> **Parts of the exercise**
#1 In the essay on paper and electronics, rewrite the part that opens with the words containing "The challenge in" and closes with "are so large.", putting "personal ads" where "personal classifieds" stands.
#2 Answer these questions from the essay on paper and electronics:
(a) When did it become cheaper to store information electronically than on paper?
(b) What did Apple fail to recognize?
(c) Which fax standard will probably become the equivalent of ASCII text for the 1990s?
#3 Carry the essay on paper and electronics forward from its last sentence.

In offices, the same pattern explains why electronics have not replaced paper, but merely accelerated the production of greater volumes of paper than ever. Xerographic copiers are a classic piñata technology — they automated paper generation.

Shallow dives, deeper dives. Think of the copier as lying just under the surface of the piñata, with users and information on the outside. The copier represents a very shallow dive into that electronic core because when you slap a page onto the glass screen, the image is converted into electronics only long enough to make another copy. There’s no manipulation going on.

Desktop publishing — a laser printer hooked to a PC — goes a bit deeper, since now the technology is used to manipulate the image. The Wall Street Journal goes deeper yet, exploiting a suite of computer and communications technologies to produce its daily edition.

The piñata model also offers a useful metaphor for thinking about relationships among the different pieces of technology. For example, the laser printer is really just a typesetter for copiers in offices and for small newsletters and the like (see figure 1), the two technologies occupying adjacent positions on the sphere, and the information skipping in and out of the sphere as it goes from idea to electronics to paper, to electronics to copy.

A fundamental change. The way that we used paper changed fundamentally when desktop publishing arrived. We think of paper as a communications medium, but it has really been a storage medium above all.

Sometime in the mid-1980s, it became cheaper to store information electronically than on paper. Paper today is an interface rather than a storage medium. It is an increasingly volatile, disposable medium for viewing information on demand. We are well on our way to a future in which we reduce information to paper when we’re ready to read it, then promptly dispose of it when we’re done.

The cross-impacts of various pieces of electronic technology and paper output are what make forecasting the future of new media so wildly unpredictable. Recall that Apple failed to recognize the desktop publishing explosion because it didn’t think about what would happen with copiers and LaserWriters together. Fortunately, the market explained it for them.

THE CHALLENGE: BLEND OLD AND NEW

The challenge in new media today is to elegantly blend old and new into compelling new products. More bluntly, it is to tame raw new technologies into compelling media of expression.

Two strategies suggest themselves. First is to use electronics in ways that leverage paper in interesting and new forms. One example is that of newspapers combining 976 response numbers with personal classifieds. The print ad is given free to would-be advertisers because the profits from the 976 responses are so large.

Diving deeper. Other examples, such as database publishing, dive deeper into the electronic piñata, exploiting sophisticated computer, communications and printing technology to create custom and semicustom products. Examples include selective binding in advertising and the McGraw-Hill/R.R. Donnelley effort to create customized textbooks (i.e., order the pages you want). Perhaps Kinko’s will end up as a partner as well.

More personal technologies, such as facsimiles, will be sucked into the vortex. Interactive fax reader response systems being used by magazines are one example. This substitute for mailed-in reader response cards provides instant consumer gratification and better preference capture for advertisers.

In the longer run, though, the Group 3 fax standard will probably become the equivalent of ASCII text for the 1990s — the default text and data transfer format for a whole menagerie of information appliances that will crawl into our cars, briefcases, pockets.

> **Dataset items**

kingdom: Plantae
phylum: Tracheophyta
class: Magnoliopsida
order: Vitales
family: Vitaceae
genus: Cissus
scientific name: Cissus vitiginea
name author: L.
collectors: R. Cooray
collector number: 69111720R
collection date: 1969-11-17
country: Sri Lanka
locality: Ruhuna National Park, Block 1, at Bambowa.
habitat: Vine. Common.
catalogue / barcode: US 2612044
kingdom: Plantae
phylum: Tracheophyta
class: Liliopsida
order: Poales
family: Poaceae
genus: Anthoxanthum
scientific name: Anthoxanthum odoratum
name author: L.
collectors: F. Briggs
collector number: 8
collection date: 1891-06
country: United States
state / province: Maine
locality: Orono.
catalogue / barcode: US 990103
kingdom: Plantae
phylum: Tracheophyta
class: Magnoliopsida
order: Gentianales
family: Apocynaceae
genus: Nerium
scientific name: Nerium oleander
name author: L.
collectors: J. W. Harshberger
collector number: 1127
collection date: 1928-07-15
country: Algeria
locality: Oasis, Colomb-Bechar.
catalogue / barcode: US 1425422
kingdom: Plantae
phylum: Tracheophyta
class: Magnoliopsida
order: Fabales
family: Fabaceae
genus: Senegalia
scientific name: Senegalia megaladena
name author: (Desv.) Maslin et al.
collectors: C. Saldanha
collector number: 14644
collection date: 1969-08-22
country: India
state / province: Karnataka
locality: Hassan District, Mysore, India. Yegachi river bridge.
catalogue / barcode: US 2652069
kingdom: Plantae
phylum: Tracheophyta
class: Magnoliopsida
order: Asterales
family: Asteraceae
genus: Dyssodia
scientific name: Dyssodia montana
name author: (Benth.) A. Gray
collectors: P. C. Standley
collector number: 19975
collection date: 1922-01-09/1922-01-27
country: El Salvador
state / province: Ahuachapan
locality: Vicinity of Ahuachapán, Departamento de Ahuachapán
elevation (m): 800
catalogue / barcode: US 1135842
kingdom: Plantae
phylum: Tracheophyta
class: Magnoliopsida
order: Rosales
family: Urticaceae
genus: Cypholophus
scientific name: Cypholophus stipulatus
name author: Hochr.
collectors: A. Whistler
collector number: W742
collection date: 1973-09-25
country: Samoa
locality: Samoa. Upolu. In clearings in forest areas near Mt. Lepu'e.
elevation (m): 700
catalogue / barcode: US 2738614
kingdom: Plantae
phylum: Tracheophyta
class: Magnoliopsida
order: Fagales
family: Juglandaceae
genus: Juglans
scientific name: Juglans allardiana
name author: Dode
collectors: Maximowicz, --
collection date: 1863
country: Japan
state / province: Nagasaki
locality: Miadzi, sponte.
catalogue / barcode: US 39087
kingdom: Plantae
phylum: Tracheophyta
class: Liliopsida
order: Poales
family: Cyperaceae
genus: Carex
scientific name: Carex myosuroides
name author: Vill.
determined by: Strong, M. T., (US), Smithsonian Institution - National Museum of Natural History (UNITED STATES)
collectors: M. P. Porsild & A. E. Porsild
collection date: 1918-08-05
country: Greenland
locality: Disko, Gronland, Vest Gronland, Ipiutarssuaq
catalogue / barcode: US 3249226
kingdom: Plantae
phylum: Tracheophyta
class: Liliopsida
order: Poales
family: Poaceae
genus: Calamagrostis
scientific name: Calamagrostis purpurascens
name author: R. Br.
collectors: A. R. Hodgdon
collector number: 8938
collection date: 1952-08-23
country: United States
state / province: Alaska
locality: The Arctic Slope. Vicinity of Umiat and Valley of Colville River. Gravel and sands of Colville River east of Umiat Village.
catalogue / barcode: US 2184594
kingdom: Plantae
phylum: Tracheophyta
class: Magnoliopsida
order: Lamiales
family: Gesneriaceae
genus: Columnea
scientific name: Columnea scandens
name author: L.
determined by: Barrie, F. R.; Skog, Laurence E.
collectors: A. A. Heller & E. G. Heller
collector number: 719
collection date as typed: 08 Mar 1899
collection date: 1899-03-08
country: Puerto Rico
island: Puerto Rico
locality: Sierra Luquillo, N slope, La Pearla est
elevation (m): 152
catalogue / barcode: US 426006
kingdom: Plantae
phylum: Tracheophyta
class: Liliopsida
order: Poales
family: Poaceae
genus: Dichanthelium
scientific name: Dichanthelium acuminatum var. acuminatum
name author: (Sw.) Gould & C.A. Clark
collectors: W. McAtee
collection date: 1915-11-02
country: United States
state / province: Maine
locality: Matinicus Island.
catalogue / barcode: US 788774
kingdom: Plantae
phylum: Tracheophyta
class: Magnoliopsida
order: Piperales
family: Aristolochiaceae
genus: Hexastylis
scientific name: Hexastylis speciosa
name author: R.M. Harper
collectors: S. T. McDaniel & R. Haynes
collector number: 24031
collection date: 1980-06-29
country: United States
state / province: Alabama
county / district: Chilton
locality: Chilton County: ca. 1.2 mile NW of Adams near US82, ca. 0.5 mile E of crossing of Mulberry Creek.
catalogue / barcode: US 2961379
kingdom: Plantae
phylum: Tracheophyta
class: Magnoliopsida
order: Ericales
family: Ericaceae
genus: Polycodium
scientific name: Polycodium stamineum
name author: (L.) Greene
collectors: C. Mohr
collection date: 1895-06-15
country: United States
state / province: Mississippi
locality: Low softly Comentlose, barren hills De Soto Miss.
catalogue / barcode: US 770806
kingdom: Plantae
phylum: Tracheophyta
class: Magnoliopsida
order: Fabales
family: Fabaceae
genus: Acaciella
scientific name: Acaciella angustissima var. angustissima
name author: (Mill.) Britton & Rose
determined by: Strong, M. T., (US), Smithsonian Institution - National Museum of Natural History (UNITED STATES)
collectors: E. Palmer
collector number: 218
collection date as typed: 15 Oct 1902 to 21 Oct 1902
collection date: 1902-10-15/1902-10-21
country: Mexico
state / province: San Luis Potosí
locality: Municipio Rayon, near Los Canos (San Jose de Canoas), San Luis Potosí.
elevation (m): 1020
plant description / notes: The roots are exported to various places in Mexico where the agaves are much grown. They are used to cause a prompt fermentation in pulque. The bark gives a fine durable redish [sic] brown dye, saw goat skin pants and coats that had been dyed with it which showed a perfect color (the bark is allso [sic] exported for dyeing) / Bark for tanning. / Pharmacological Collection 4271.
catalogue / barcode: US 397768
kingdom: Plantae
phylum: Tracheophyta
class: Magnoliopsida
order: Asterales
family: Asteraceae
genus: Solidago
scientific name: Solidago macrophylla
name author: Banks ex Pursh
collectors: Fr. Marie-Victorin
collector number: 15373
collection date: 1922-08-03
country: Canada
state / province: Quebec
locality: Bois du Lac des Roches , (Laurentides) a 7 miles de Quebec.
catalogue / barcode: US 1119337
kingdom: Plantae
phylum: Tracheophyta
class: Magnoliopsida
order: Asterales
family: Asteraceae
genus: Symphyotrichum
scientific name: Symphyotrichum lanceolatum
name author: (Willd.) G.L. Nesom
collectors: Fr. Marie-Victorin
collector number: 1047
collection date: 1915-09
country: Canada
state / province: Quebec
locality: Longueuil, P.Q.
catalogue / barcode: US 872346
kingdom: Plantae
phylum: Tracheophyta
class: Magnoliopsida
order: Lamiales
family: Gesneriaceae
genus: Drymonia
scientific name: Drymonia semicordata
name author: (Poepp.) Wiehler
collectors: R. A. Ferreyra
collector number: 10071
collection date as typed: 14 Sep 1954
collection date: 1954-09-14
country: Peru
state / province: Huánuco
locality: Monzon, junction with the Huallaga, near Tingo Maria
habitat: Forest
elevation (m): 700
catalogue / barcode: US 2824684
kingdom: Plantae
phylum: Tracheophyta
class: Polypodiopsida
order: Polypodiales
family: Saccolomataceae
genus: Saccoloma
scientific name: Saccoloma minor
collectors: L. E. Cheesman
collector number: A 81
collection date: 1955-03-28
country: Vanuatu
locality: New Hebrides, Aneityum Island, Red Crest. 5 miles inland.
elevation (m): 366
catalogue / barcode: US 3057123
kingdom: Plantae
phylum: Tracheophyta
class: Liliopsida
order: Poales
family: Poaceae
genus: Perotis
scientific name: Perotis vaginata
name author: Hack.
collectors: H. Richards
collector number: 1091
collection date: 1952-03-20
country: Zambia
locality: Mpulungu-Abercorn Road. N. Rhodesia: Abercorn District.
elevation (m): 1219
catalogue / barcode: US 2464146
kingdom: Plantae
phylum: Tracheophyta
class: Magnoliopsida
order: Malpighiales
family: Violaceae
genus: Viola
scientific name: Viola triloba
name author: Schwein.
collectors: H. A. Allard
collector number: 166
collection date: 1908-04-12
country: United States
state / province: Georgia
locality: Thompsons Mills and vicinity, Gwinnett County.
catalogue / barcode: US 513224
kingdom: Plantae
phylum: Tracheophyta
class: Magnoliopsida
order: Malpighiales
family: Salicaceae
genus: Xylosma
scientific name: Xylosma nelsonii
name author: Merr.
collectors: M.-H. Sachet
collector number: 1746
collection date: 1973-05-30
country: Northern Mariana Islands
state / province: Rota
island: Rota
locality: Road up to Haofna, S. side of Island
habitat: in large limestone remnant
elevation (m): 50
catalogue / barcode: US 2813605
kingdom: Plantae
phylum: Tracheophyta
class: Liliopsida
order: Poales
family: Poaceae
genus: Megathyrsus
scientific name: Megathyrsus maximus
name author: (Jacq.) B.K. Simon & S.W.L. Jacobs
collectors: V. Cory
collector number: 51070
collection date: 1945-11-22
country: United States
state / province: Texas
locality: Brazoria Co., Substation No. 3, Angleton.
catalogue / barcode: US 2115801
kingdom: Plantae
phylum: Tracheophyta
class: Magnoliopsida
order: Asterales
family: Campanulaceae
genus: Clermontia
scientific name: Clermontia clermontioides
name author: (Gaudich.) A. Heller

> **Answers for the exercise**
#1
The challenge in new media today is to elegantly blend old and new into compelling new products. More bluntly, it is to tame raw new technologies into compelling media of expression.

Two strategies suggest themselves. First is to use electronics in ways that leverage paper in interesting and new forms. One example is that of newspapers combining 976 response numbers with personal ads. The print ad is given free to would-be advertisers because the profits from the 976 responses are so large.

#2
(a) Sometime in the mid-1980s.
(b) The desktop publishing explosion.
(c) The Group 3 fax standard.

#3
PAPER INTERFACE, DIGITAL STORAGE

For the foreseeable future, paper will remain the dominant interface in publishing. But it is going to become increasingly a transient display and control medium. A historical note: paper has been a control medium ever since Hollerith invented the punch card to control his census calculators in the late 1800s. Add in environmental trends, and it is clear that paper will become short-lived, lightweight, ever more biodegradable.

But the dominant form of storage is going to be digital. You all are familiar with CD-ROM, and that suggests something yet bigger is going on.

Holes and thin spots. As the balloon expands, thin spots and holes begin to appear. These gaps represent places where paper is eliminated. So far, holes have been exceptional cases, or outright failures. Videotex was one such failure, but Minitel is a modest, solid success. I should add, though, that Minitel was intended to replace paper directories, but now the French print more than ever. Actually, Minitel proved to be a replacement for the telephone operator information service.

The holes and thin spots appear in very odd spots on the piñata’s crust, but the holes also are growing, and they’re beginning to drift together. These are the first halting signs of a new paperless world. It will take about 30 years for it to happen completely, but the process is well under way today.

Unexpected competitors. Competitors on the surface will come from unexpected areas. Publishers are fighting for market share with each other. Meanwhile, Sony is trying to become a vertically integrated information company in a new information world where it will own the software that goes on the disks it presses, which play on the drives it builds, which are installed in the machines it sells.

Incidentally, this isn’t a new strategy — RCA did the same thing in the first half of this century with the radio business when phonograph records came along. And the phone companies are dying to get into the business, recently with the reluctant blessing of Judge Harold Greene (see Vol. 1, No. 3, p. 7). His reluctance has good historical basis. The phone company invented the radio advertisement in the 1920s and then tried to patent it — without success, fortunately.

The telcos pioneered television distribution in the 1950s via coaxial cable, and then, with the Telstar satellite, they got into television broadcasting. They also invented movie sound, and now they’re eager to get involved again, having decided that the only way to pay the bill for optical fiber to the home is to deliver television and information services.

Editorial functions change. Finally, the piñata metaphor also explains how editorial functions are changing. Newspapers are organizations whose inventory walks home every day after work, and their relationship with their readers is rather remote — a 90-degree relationship (see figure 2), limited to the odd editorial letter and the like. But the changes in electronics will make the relationship much more intimate.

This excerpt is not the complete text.